POP ART OF THE OLD WEST
Pop Art: Art based on modern popular culture and the mass media, especially as a critical or ironic comment on traditional fine art values.
When Andy Warhol painted his Campbell’s Tomato Soup can, and his Brillo boxes, it was obvious where the imagery came from. He was taking common, everyday objects that were universally recognized, and by enlarging them, he made them into fine art. He took utilitarian products and gave them value by enshrining them in art museums, and basically taking away their useful purpose. I get it.
I went to the Masters of the West 2018, and in the case of one painting, I think I missed the point. It is Billy Schenck’s large painting of The Wild Bunch which sold for $45,000. But I don’t think the N. C. Wyeth painting that it is based on, is quite as iconic as Campbell Soup cans. I doubt that most people who see the show will realize that he is mocking, or as the August 2014 article in Southwest Art Magazine describes it, he is taking “a stance…a pendulum between the romantic and irreverent.” I would imagine that most people would think he had designed the piece himself.
But maybe not. Maybe it is just way over my head. His work is in renowned art museums, and in private and corporate collections. He has had over 100 solo shows in the U.S. and Europe. I guess all those people know what makes something ART. But maybe not.
By the way, N. C. Wyeth’s art is the top image. I couldn’t find the actual name of the Wyeth image or how it was used. I would imagine it was the inside cover liner art for one of his classic books, but which one? Anyone know?
That is N.C. Wyeth’s 1925 masterpiece oil on canvas titled “I’ve Seen Him Ride Broncs That Had Piled the Best of Them, and as for Roping—Even the Mexican Vaqueros Have Had to Hand It to Him More Than Once.”
You might enjoy this short article: https://truewestmagazine.com/vaqueros-buckaroos-cowboys/
The copy looks to me like a bad paint-by-number picture. But what do I know either? I’m no Andy Warhol!
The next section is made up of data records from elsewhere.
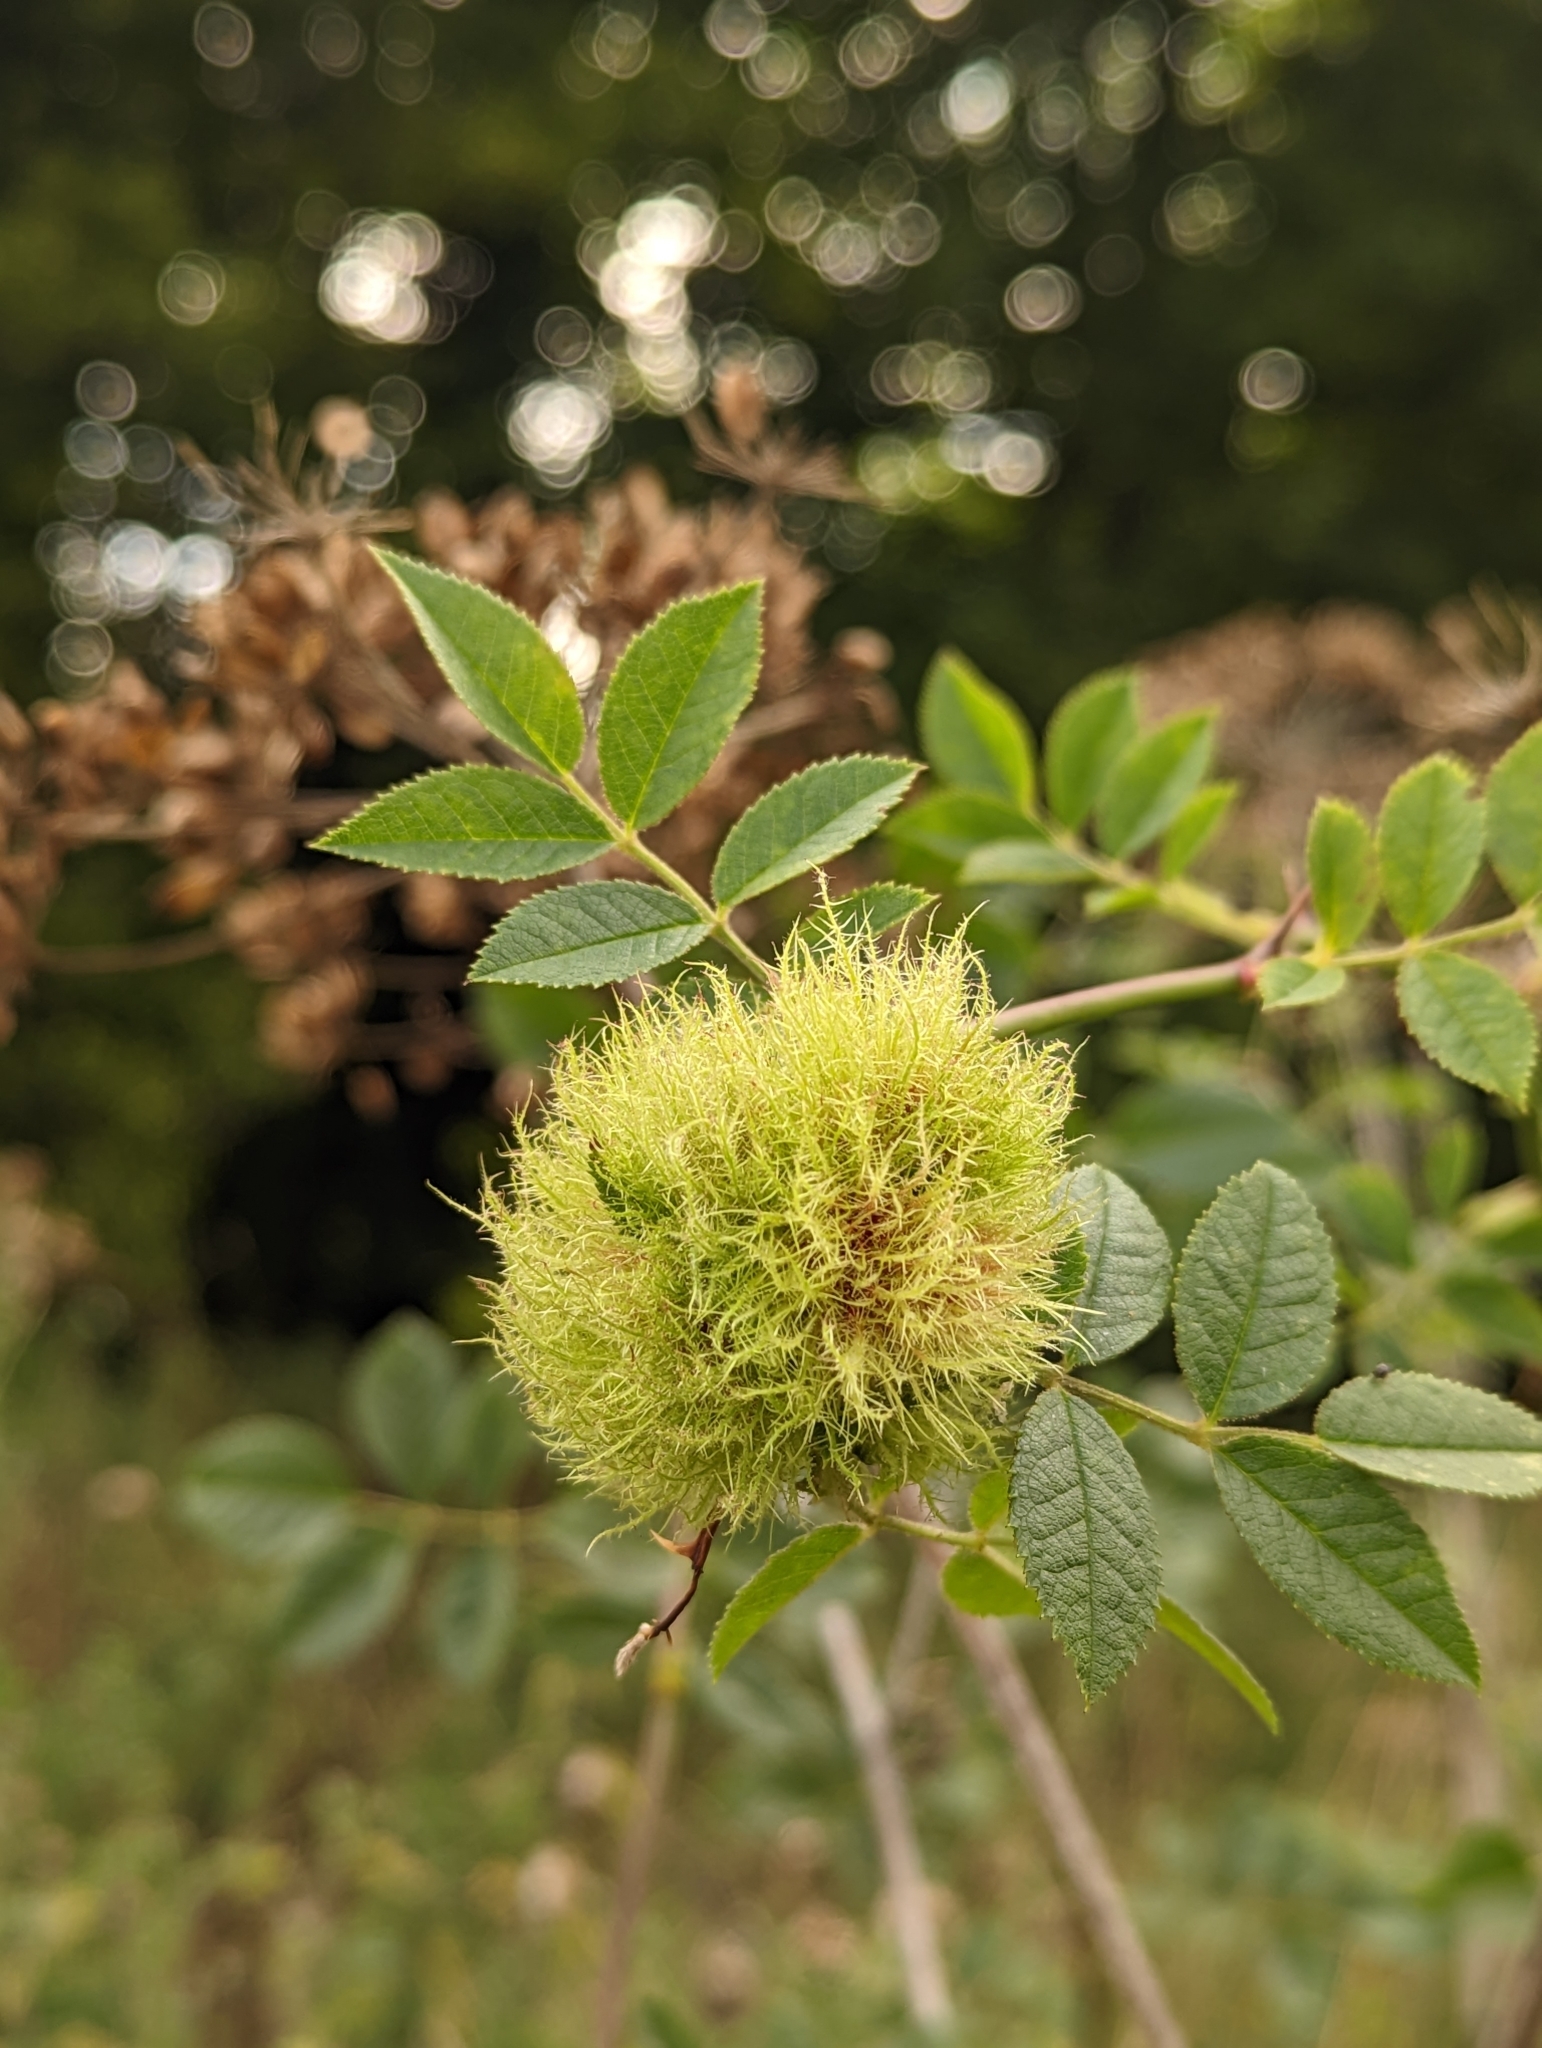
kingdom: Animalia
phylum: Arthropoda
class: Insecta
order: Hymenoptera
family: Cynipidae
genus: Diplolepis
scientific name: Diplolepis rosae
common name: Bedeguar gall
Thanks David…I couldn’t find that anywhere. Did you find how it was used?
Yes, I found this:
“Wyeth’s painting of romantic western riders illustrated the serialized novel A Son of His Father by Harold Bell Wright. The illustration appeared in McCall’s Magazine, April 1925 with the caption, “I’ve seen him ride broncs that had piled the best of them, and as for roping – even the Mexican vaqueros have had to hand it to him more than once.” The sentence described the novel’s hero, Jack “Big Boy” Morgan. Young Morgan has excellent skills as a cowboy, but he had to overcome his own mistakes and the evil ways of cattle rustlers and unscrupulous business partners.”
I would put this piece up on Facebook for discussion.
> On Mar 4, 2018, at 3:21 PM, Robert Rodriguez > fineartprintsca wrote: > >
Hey Mr. Spalenka, how are you doing? I did put it on Facebook too. I really hate to trash other artists, but this was offensive to me. Hey, I’ve stolen my share of imagery when deadlines get tight. But I never was this blatant. I suppose I should have been, you make more money doing it that way. I never made $45,000 for any single piece I’ve done. But this was so identifiable as an N.C. piece. I recognized it immediately by the design and characters, even though I’d never seen the original before. It pissed me off.
Hey, we were in Orange, Texas a week ago, and visiting the Stark Museum….. turned the corner and there was the original N.C. Wyeth of this painting. It was so nice! And brought up my feelings all over again on this subject! And later, at the Medicine Man Gallery in Tucson, we met Mark Sublette, the owner. Seemed like a nice man. But he had a wall of Billy Schenck’s work. I wanted to ask him to explain it all for me, but I didn’t think it was polite, and was afraid I might say something I’d regret. It was an amazing gallery though.